Bercée par le jeu coutumier des saisons, une foule sans visage se déployait à la croisée des ducs, lorsqu’un cri d’orgue effondré perça le ciel où tournoyaient mille rouages engourdis. Une fine pluie de cendres assombrit la pierre gangrenée par le sel, qu’une vigne naissante enserrait à pas lents ; seul un frisson gagna l’ambre pur des vitraux.
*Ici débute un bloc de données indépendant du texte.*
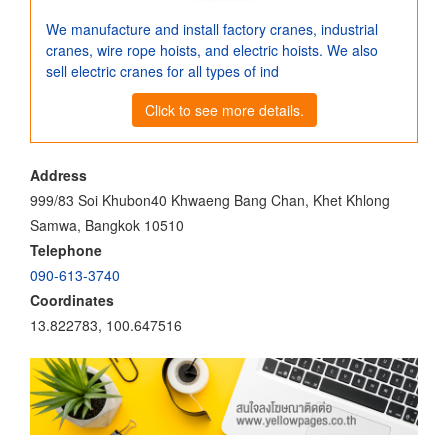
We manufacture and install factory cranes, industrial
cranes, wire rope hoists, and electric hoists. We also
sell electric cranes for all types of ind
Click to see more details.
Address
999/83 Soi Khubon40 Khwaeng Bang Chan, Khet Khlong
Samwa, Bangkok 10510
Telephone
090-613-3740
Coordinates
13.822783, 100.647516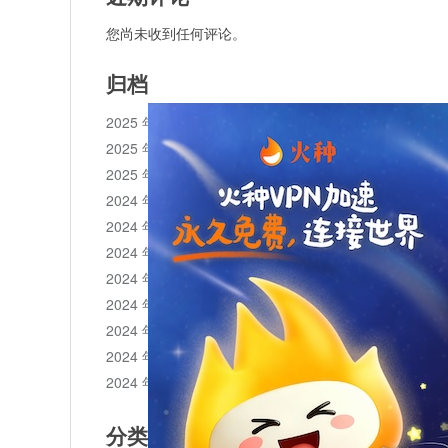
您尚未收到任何评论。
归档
2025 年 11 月
2025 年 10 月
2025 年 1 月
2024 年 12 月
2024 年 11 月
2024 年 10 月
2024 年 9 月
2024 年 8 月
2024 年 7 月
2024 年 6 月
2024 年 5 月
分类目录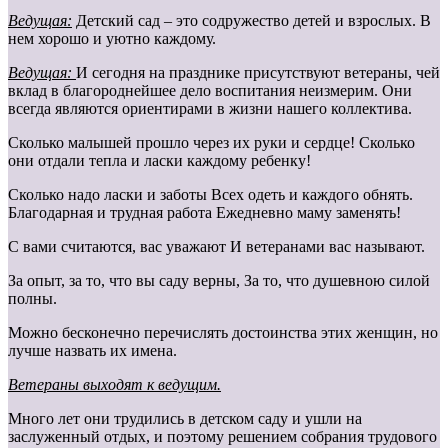
Ведущая:
Детский сад – это содружество детей и взрослых. В
нем хорошо и уютно каждому.
Ведущая:
И сегодня на празднике присутствуют ветераны, чей
вклад в благороднейшее дело воспитания неизмерим. Они
всегда являются ориентирами в жизни нашего коллектива.
Сколько малышей прошло через их руки и сердце! Сколько
они отдали тепла и ласки каждому ребенку!
Сколько надо ласки и заботы Всех одеть и каждого обнять.
Благодарная и трудная работа Ежедневно маму заменять!
С вами считаются, вас уважают И ветеранами вас называют.
За опыт, за то, что вы саду верны, За то, что душевною силой
полны.
Можно бесконечно перечислять достоинства этих женщин, но
лучше назвать их имена.
Ветераны выходят к ведущим.
Много лет они трудились в детском саду и ушли на
заслуженный отдых, и поэтому решением собрания трудового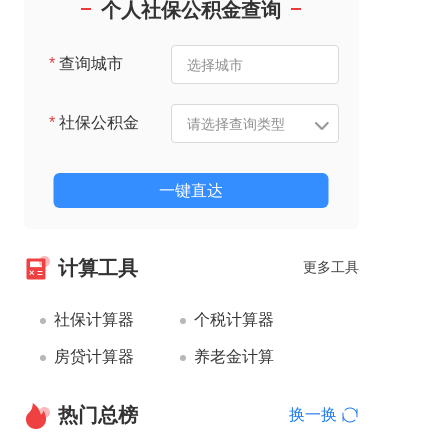
个人社保公积金查询
*
查询城市
*
社保公积金
一键直达
计算工具
更多工具
社保计算器
个税计算器
房贷计算器
养老金计算
热门总榜
换一换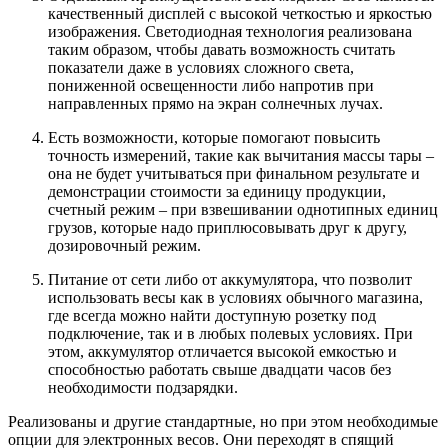
качественный дисплей с высокой четкостью и яркостью
изображения. Светодиодная технология реализована
таким образом, чтобы давать возможность считать
показатели даже в условиях сложного света,
пониженной освещенности либо напротив при
направленных прямо на экран солнечных лучах.
Есть возможности, которые помогают повысить
точность измерений, такие как вычитания массы тары –
она не будет учитываться при финальном результате и
демонстрации стоимости за единицу продукции,
счетный режим – при взвешивании однотипных единиц
грузов, которые надо приплюсовывать друг к другу,
дозировочный режим.
Питание от сети либо от аккумулятора, что позволит
использовать весы как в условиях обычного магазина,
где всегда можно найти доступную розетку под
подключение, так и в любых полевых условиях. При
этом, аккумулятор отличается высокой емкостью и
способностью работать свыше двадцати часов без
необходимости подзарядки.
Реализованы и другие стандартные, но при этом необходимые
опции для электронных весов. Они переходят в спящий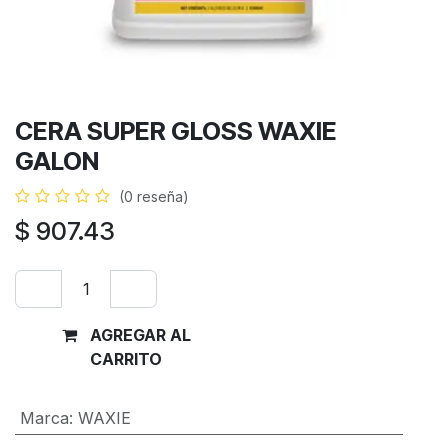
CERA SUPER GLOSS WAXIE
GALON
(0 reseña)
$
907.43
AGREGAR AL
Comprar
CARRITO
ahora
Marca
:
WAXIE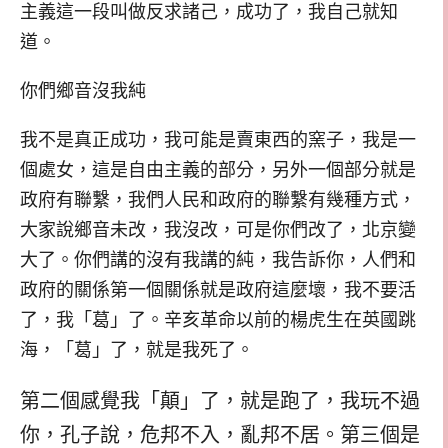
主義這一段叫做反求諸己，成功了，我自己就知
道。
你們鄉音沒我純
我不是真正成功，我可能是賣東西的窯子，我是一
個處女，這是自由主義的部分，另外一個部分就是
政府有聯繫，我們人民和政府的聯繫有幾種方式，
大家說鄉音未改，我沒改，可是你們改了，北京變
大了。你們講的沒有我講的純，我告訴你，人們和
政府的關係第一個關係就是政府這麼壞，我不要活
了，我「葛」了。辛亥革命以前的楊虎生在英國跳
海，「葛」了，就是我死了。
第二個感覺我「顛」了，就是跑了，我玩不過
你，孔子說，危邦不入，亂邦不居。第三個是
Un bestiaire fabuleux s’épanouit aux façades : L’oiseau, vivant augure, palpitait sous la niche oubliée d’un apôtre sans tête, pour disputer aux flammes leurs reflets écarlates. Au faîte, culminant de maigreur, un molosse impérial défiait l’air ardent comme la proue d’un vaisseau taillée au creux d’un rêve, tandis qu’au loin la mer débordait l’horizon.
La lumière s’étiola, délaissant le parvis où survivait encore la voix des exilés : asile incandescent au chevet de la nuit ! Le silence abdiqua sous le fracas des ombres où dansait la mémoire… Mais au dépouillement du jour, un dernier chant d’airain brisa le linteau des vies cloisonnées par l’orgueil, et les peurs solitaires pâlirent en feu de joie.
Hommage à la cathédrale de Nantes, incendiée le 18 juillet 2020. Son grand orgue vieux de 400 ans, classé "monument historique" a été entièrement détruit.